If you’ve released ten albums, you’re either doing something right or you’ve deluded yourself into thinking you are. In You Am I’s case it’s the former, with all but their debut charting top twenty in Australia, three of them at number one. The legendary Sydney rockers have now stretched their recording history from 1993 to 2015, some twenty-two years, and have rarely wavered. Even Convicts, which Tim Rogers isn’t proud of is an enjoyable listen at times.
So it’s no surprise there’s plenty to like about their latest offering Porridge and Hotsauce. However, there’s also plenty to remain indifferent to. It’s disappointing but not entirely surprising. When a band has been around this long it’s inevitable that they start to become complacent and lose a little of their edge. You Am I have set some lofty standards over the years and if you’re talking about You Am I at their best, this is not the album you’ll be talking about.
You Am I have struck upon the perfect title, for while this album contains some the hard-hitting sting of their early work, it’s often surrounded by a softer, less impressionable edge.
Although it’s reassuring to hear Rogers sing about the relatively good space he finds himself in now after some years of personal issues, the album certainly sounds tame and tired at various points.
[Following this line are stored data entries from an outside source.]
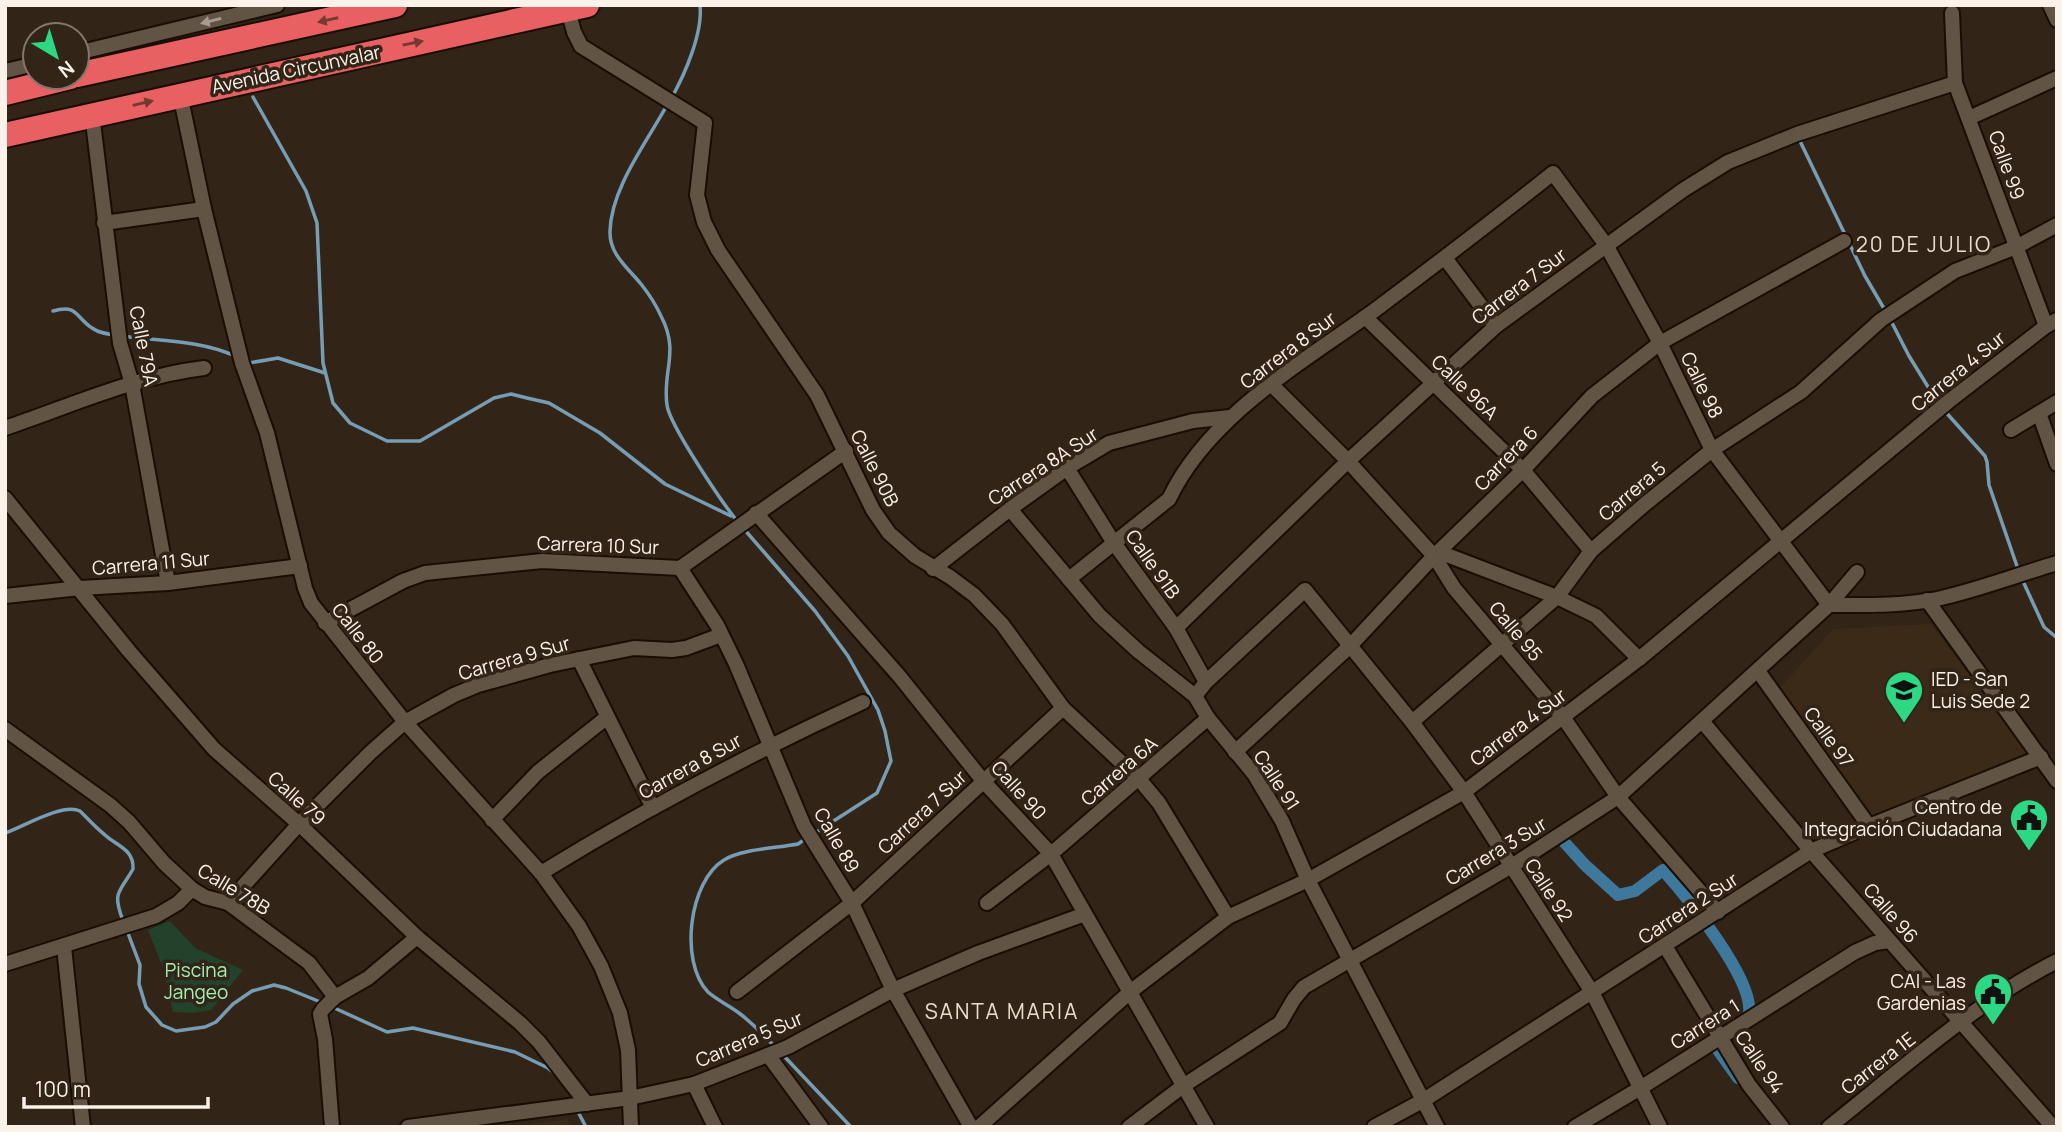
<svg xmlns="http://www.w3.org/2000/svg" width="2062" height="1132" viewBox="0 0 2062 1132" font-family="Manrope,sans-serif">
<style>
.built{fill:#3b2a17}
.green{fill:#23422b}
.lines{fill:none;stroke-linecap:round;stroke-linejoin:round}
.stream{stroke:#779db4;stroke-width:3.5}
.canal{stroke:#3e799d;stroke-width:12}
.street-casing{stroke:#190e03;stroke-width:18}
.highway-casing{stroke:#190e03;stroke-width:28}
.street{stroke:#615445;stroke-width:14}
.highway{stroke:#e86061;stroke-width:24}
.oneway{fill:#723a32}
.oneway2{fill:#a69b8f}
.labels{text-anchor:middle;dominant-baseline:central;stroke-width:7;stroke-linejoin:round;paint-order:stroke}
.street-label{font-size:19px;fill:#fbf2ea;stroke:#322518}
.poi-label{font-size:19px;fill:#fbf2ea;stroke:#322518;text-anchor:end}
.park-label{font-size:19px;fill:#a1efb3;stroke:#322518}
.neighbourhood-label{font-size:21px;letter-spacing:2px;fill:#edddcc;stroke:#322518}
</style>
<rect width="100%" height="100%" fill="#322518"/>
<g class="built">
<polygon points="1931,624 2031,756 1874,819 1777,691 1833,629"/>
<polygon points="567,1119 572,1127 510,1127"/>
</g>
<polygon class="green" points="170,921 195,948 243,970 211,1010 193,1013 173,1012 163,968 148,930"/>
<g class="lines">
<g class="stream">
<polyline points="253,97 306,191 317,223 323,363 333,403 350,423 387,441 420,441 494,398 511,394 527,398 549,403 600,433 665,484 731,516"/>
<path d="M671 99C685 74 703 33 700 5"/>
<path d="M667 105C647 142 611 188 610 231 609 254 628 268 641 284 649 294 656 305 661 316 680 352 662 371 667 405 669 424 724 506 739 523"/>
<polyline points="1799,139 1865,276 1886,312"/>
<path d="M53 311C78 304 75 317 92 328 99 333 107 334 115 335"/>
<polyline points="1890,319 1909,356 1938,403"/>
<path d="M122 336C158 341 201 340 235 356"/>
<polyline points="245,361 249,363 278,358 325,373"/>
<polyline points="1943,409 1985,456 1987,462 1989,485 2019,572"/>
<polyline points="744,529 815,611 848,656 878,710 885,731 891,761 877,793 815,833"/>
<polyline points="2022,579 2044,627 2057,638"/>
<path d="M5 833C25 826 62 803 80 811 88 819 96 828 105 835 117 846 134 849 133 869 119 894 112 891 123 921"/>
<polyline points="126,928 140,965 139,984 146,1007 162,1025 176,1031 205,1027 216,1022 233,1004 252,991 274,985 286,988 323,1003"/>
<polyline points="330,1006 387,1032 413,1028 515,1052 548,1068 556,1074"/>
<path d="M775 1047C764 1035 752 1023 739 1013 730 1006 717 1000 708 992 679 962 689 881 724 860 741 849 778 848 798 844L808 837"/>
<polyline points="783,1055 851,1127"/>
<polyline points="576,1108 586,1127"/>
</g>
<g class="canal">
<path d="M1565 843 1585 865 1618 895 1635 891 1663 870C1686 896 1754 979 1749 1013"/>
<polyline points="1718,1050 1738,1078"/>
</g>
<g class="street-casing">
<g id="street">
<polyline points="2050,5 2057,20"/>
<polyline points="568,10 574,32 581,46 705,123 697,195 704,222 718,250 817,395 873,510 889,533 915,556 950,577 974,595 1002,624 1063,708 1139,779 1159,803 1228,917"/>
<polyline points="1952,13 1955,83 2046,326"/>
<polyline points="77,53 277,5"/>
<polyline points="5,71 35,64"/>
<polyline points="180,94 204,209 242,363 267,433 305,588 311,603 405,722 541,873 579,926 601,966 620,1013 628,1050 631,1127"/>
<polyline points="92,114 120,343 132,384 168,583"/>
<polyline points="1969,118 2057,78"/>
<polyline points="104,223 204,209"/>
<polyline points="1445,258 1496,326"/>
<polyline points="1365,317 1523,470 1591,551"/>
<polyline points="1272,385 1348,461 1434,556 1454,588 1563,717 1618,797 1718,912"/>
<polyline points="2039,413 2057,464"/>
<path d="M5 428C70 406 136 376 204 368"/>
<polyline points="2011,430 2057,402"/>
<polyline points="1067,468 1114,543 1176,628 1206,682"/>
<polyline points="5,498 129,651 214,749 299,824 417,937 520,1023 539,1042 587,1104"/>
<polyline points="1010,509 1100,616 1138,651 1195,696 1208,718 1254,774 1282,821 1308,880 1437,1127"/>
<polyline points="756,513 900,677 984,782 1051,854 1207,1127"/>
<polyline points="1439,552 1557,597 1596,616 1639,659"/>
<polyline points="680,568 717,625 736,664 804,826 852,903 893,990 971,1127"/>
<polyline points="933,569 1010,509 1067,468 1109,443 1193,421 1230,417"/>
<path d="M1069 579 1169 499C1209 415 1302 363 1375 310 1435 265 1494 220 1553 173L1606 245 1660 343 1712 450 1829 605C1865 605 1902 606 1937 599 1978 590 2017 575 2057 563"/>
<polyline points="5,596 80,588 168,583 300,566"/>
<polyline points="1927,600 2057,781"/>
<polyline points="325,623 403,581 425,573 542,561 680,568 846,451"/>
<polyline points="1176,628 1348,461 1496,326 1683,190 1728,162 1797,134 1955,83"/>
<polyline points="579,659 653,808"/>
<polyline points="1758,671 1869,826"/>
<polyline points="1195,696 1206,682 1305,590 1412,722 1464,792 1592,992 1660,1127"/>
<polyline points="1702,721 1811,851 2053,1127"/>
<polyline points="1412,722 1557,597 1591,551 1645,504 1712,450 1801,392 1881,320 1955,271 2016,247 2057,225"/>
<polyline points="5,729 110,805 129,822 164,863 192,889 205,897 228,903 309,963 335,997"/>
<polyline points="1235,752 1350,646 1434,556 1523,470 1592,396 1660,343 1844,241"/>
<polyline points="492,820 538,772 606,718"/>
<path d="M541 873C645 809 752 753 863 702"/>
<polyline points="228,903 299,824 371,752 405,722 454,695 478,685 550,665 634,648 672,650 686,648 721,635"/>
<polyline points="987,903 1051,854 1208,718"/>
<polyline points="1665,946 1749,1085 1782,1127"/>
<polyline points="64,947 83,1127"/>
<polyline points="5,964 156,916 178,903 192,889"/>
<polyline points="737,992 852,903 1063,708"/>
<polyline points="768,1055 821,1127"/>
<polyline points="694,1084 715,1127"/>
<polyline points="332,1127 325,1039 320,1014 323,1009 335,997 368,978 417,937"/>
<polyline points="408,1127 630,1098 694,1084 788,1047 893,990 978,953 1085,914"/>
<polyline points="979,1127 1130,992 1228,917 1308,880 1464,792 1639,659 1949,401 2046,326 2057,320"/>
<polyline points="1129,1127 1183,1086 1280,1023 1294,999 1304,987 1510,867 1618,797 1829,605 1857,572"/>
<polyline points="1374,1127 1424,1100 1811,851 1869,826 2041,757"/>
<polyline points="1575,1127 1642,1087 1855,952 1875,943 1889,941"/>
<path d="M1829 1127C1902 1069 1974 1003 2057 961"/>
</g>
</g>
<g class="highway-casing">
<g id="highway">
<polyline points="77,75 395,5"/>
<polyline points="5,93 70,77"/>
<polyline points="5,135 587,5"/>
</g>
</g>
<use href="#street" class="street"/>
<use href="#highway" class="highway"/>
</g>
<defs><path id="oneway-solid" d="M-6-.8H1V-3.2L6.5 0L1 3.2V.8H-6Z" transform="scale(1.75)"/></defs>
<g class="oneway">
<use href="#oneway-solid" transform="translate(328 20) rotate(167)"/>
<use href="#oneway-solid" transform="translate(413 43) rotate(-12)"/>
<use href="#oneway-solid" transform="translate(143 103) rotate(-13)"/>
</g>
<use class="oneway2" href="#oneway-solid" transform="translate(211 21) rotate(166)"/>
<defs>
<g id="school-pin" transform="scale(2.0125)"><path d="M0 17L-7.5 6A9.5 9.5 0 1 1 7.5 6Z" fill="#2cd884" stroke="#322518"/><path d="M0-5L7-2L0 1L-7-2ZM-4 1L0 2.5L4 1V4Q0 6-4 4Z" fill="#111"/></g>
<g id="civic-pin" transform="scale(2.0125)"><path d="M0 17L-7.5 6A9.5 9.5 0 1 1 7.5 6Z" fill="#2cd884" stroke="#322518"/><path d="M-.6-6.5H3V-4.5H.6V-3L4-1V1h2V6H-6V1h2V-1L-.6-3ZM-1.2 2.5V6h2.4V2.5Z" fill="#111"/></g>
</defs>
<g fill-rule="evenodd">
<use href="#school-pin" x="1904" y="690"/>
<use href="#civic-pin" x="2029" y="818"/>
<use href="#civic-pin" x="1993" y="992"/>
</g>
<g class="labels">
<g class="street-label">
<text transform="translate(296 69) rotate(-12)">Avenida Circunvalar</text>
<text transform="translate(2007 165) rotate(70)">Calle 99</text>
<text transform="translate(1519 286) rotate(-37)">Carrera 7 Sur</text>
<text transform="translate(144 346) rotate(79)">Calle 79A</text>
<text transform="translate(1288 350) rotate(-37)">Carrera 8 Sur</text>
<text transform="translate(1958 371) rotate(-39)">Carrera 4 Sur</text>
<text transform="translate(1702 385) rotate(64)">Calle 98</text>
<text transform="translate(1465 387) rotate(44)">Calle 96A</text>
<text transform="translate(1506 458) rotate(-46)">Carrera 6</text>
<text transform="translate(1043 466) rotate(-33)">Carrera 8A Sur</text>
<text transform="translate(875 468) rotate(63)">Calle 90B</text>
<text transform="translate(1632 491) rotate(-40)">Carrera 5</text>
<text transform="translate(598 545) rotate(2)">Carrera 10 Sur</text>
<text transform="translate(151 563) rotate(-5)">Carrera 11 Sur</text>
<text transform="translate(1153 564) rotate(55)">Calle 91B</text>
<text transform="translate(1516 631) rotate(50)">Calle 95</text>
<text transform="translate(358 633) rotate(52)">Calle 80</text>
<text transform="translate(514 658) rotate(-16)">Carrera 9 Sur</text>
<text transform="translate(1518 727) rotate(-37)">Carrera 4 Sur</text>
<text transform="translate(1829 737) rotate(54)">Calle 97</text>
<text transform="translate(690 766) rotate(-29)">Carrera 8 Sur</text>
<text transform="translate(1119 771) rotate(-41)">Carrera 6A</text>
<text transform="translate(1277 780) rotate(57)">Calle 91</text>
<text transform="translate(1019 790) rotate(48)">Calle 90</text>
<text transform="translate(297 798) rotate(42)">Calle 79</text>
<text transform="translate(922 812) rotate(-43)">Carrera 7 Sur</text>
<text transform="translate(837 840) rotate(60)">Calle 89</text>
<text transform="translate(1496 851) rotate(-31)">Carrera 3 Sur</text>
<text transform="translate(234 889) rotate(31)">Calle 78B</text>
<text transform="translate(1549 890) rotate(57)">Calle 92</text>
<text transform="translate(1688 908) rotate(-33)">Carrera 2 Sur</text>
<text transform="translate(1891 913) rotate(49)">Calle 96</text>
<text transform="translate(1705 1024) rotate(-32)">Carrera 1</text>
<text transform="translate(749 1039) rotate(-23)">Carrera 5 Sur</text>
<text transform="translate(1760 1062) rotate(56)">Calle 94</text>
<text transform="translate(1878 1063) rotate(-38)">Carrera 1E</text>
</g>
<g class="poi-label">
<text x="1931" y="679" text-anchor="start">IED - San<tspan x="1931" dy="22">Luis Sede 2</tspan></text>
<text x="2002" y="807">Centro de<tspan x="2002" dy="22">Integración Ciudadana</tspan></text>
<text x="1966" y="981">CAI - Las<tspan x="1966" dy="22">Gardenias</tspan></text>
</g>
<g class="park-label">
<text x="196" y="970">Piscina<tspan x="196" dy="22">Jangeo</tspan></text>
</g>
<g class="neighbourhood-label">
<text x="1924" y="244">20 DE JULIO</text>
<text x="1002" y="1011">SANTA MARIA</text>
</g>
</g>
<rect width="2062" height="1132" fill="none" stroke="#fbf2ea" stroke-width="14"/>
<g transform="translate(56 56) rotate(142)"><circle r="33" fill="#322518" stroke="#82776c" stroke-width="2"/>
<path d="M0-5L12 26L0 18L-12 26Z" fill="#2cd884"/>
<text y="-10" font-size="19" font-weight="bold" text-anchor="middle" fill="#fbf2ea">N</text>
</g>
<path d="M24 1097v10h184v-10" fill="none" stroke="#fbf2ea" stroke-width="3.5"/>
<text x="35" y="1097" font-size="21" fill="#fbf2ea" stroke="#322518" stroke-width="5" paint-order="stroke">100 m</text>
</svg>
The tension of their early work is not apparent. Porridge and Hotsauce is missing the poignant clout of Heavy Heart, it’s lacking the pure, raw desperate rock of Berlin Chair, it’s without the knockabout fun of Rumble and Mr Milk.
In fairness, one can’t expect Rogers to write another Berlin Chair and it’s unreasonable to expect a band to keep peaking twenty years into their career. If this was their first album we would be very impressed, it’s just that we’ve become so accustomed to how good they are.
With all that in mind, this is certainly not a bad album. These men are good at what they do and they know how to play to their strengths, and this is a perfectly fine rock album to listen to. Opener Good Advices is a typically strong You Am I offering, showcasing everything they’re known for, and for long-time fans it will be a nice, familiar way to settle into the album.
It’s a record that does rumble along, with only one track surpassing the three-minute mark. No, A Minor Blue hits an early high; it’s just a really nicely done rock song that screams You Am I. However, after this the album dives into a troubling lull where the rock songs become run-of-the-mill. With Two Hands they try something quite different and it sounds unlike anything they’ve ever released. A horn section takes its place on the track, but along with the percussion and Rogers voice it sounds like a jazzed up country song. While it’s an interesting experiment it doesn’t particularly fit in with the rest of the album.
Thankfully the record doesn’t fizzle out into oblivion, it picks up again admirably in the middle/end with the tremendously catchy Beehive, the gritty Buzz The Boss, and the quick-fire staccato She Said Goodbye. These three songs operating back to back really bring the record back to life after the strong opening.
Ultimately, if you’re an avid listener of You Am I you won’t find a song here that hasn’t been done better on their previous albums but all the same it’s always nice to get a new album from a professional rock band that know their craft. Despite being slightly confined Porridge And Hotsauce is perfectly adequate.